Stored data entries
-.-.-

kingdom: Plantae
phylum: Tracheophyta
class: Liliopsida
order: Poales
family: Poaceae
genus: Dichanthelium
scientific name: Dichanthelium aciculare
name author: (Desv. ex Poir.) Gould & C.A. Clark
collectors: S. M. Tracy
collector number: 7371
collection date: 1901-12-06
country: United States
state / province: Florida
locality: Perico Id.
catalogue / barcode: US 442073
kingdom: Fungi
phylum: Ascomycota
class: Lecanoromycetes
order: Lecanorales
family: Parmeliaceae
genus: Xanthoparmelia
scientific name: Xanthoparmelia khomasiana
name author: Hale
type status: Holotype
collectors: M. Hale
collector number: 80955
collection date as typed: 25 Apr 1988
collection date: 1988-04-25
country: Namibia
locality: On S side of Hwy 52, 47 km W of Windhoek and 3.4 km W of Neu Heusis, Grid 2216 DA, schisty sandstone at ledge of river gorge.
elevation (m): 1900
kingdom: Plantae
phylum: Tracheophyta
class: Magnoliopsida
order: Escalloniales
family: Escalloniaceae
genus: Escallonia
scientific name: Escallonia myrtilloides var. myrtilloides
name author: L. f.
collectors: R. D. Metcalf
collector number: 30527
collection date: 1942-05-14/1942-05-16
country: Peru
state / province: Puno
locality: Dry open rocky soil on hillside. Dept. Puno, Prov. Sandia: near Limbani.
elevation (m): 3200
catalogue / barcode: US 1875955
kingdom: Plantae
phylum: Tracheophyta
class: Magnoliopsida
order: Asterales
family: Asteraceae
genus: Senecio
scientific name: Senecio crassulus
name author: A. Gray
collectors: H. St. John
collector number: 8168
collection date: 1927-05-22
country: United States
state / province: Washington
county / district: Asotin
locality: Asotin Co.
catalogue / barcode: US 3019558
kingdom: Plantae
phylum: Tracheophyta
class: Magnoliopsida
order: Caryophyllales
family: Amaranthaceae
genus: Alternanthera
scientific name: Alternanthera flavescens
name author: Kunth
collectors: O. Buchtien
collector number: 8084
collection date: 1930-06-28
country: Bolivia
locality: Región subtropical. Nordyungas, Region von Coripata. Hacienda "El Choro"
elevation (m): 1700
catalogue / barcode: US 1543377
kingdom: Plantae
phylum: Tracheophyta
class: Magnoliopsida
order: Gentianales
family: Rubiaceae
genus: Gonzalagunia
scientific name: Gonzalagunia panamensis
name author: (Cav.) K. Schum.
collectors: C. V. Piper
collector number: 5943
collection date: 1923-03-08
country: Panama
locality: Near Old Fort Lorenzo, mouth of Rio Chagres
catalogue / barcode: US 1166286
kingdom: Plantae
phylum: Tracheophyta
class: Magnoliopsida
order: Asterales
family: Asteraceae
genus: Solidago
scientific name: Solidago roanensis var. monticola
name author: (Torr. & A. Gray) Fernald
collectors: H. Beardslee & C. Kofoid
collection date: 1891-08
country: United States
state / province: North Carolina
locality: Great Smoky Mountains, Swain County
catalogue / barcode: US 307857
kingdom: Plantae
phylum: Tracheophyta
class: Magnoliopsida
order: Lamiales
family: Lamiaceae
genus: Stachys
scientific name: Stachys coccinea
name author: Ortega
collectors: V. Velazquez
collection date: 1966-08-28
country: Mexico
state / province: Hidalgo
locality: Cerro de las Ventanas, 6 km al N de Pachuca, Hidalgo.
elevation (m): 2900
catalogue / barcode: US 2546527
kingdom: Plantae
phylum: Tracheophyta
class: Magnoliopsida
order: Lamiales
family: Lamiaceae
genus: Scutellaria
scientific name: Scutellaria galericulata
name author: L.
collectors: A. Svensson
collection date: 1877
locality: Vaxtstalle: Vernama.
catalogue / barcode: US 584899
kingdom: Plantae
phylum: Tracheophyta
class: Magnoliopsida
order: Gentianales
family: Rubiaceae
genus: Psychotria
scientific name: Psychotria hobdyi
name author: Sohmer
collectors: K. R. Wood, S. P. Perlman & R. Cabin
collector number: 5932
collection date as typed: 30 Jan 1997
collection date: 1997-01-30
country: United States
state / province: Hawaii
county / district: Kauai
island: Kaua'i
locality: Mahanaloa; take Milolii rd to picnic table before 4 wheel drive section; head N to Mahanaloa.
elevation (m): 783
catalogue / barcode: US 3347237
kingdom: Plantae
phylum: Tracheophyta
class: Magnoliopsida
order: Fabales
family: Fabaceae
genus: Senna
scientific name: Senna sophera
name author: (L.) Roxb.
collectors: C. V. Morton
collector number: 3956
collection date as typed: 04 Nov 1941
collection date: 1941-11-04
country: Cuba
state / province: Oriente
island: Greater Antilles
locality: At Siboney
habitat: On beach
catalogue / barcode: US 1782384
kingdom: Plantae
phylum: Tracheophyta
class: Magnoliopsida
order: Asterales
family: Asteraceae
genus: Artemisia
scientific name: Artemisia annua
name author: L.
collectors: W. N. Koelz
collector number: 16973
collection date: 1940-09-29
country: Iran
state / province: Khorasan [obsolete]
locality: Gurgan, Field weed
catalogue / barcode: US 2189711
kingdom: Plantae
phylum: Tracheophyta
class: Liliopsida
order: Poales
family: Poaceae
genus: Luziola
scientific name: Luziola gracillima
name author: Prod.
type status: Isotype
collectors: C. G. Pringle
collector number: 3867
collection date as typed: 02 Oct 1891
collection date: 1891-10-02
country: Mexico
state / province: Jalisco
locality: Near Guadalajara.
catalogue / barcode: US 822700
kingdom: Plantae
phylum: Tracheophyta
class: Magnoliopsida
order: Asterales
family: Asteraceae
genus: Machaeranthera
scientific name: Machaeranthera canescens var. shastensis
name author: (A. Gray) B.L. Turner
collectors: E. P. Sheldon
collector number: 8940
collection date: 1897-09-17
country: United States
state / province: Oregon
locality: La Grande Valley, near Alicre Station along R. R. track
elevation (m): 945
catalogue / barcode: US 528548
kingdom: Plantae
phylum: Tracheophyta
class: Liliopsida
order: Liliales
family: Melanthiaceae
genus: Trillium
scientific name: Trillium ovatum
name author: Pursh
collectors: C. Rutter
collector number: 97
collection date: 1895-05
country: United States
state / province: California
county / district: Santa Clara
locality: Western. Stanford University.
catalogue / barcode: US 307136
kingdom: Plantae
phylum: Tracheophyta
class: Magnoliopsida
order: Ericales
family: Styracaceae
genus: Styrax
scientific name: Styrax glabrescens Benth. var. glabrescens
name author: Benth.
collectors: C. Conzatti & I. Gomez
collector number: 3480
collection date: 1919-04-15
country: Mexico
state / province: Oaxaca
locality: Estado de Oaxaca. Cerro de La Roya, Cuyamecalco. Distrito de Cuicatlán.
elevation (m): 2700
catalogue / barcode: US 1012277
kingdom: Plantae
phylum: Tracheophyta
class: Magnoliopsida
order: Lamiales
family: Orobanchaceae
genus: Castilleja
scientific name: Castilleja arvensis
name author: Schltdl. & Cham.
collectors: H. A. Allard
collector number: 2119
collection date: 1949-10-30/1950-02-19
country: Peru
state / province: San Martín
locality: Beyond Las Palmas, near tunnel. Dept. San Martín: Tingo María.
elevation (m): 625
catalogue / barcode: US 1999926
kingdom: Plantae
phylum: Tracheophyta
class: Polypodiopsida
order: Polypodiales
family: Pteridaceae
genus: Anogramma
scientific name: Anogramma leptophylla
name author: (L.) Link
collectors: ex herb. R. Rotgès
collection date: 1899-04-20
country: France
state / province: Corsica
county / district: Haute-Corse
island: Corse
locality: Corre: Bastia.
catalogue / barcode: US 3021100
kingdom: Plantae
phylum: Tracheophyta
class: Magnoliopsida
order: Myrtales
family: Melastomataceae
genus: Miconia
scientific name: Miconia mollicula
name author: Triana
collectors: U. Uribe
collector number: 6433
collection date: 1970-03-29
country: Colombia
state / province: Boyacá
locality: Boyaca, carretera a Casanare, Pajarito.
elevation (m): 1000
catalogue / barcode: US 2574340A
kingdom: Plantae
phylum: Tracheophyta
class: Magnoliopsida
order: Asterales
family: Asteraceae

-.-.-

Copy the lines from the listing above, starting with the line that contains "scientific name: Dichanthelium aciculare" and ending after the line that contains "kingdom: Fungi".

scientific name: Dichanthelium aciculare
name author: (Desv. ex Poir.) Gould & C.A. Clark
collectors: S. M. Tracy
collector number: 7371
collection date: 1901-12-06
country: United States
state / province: Florida
locality: Perico Id.
catalogue / barcode: US 442073
kingdom: Fungi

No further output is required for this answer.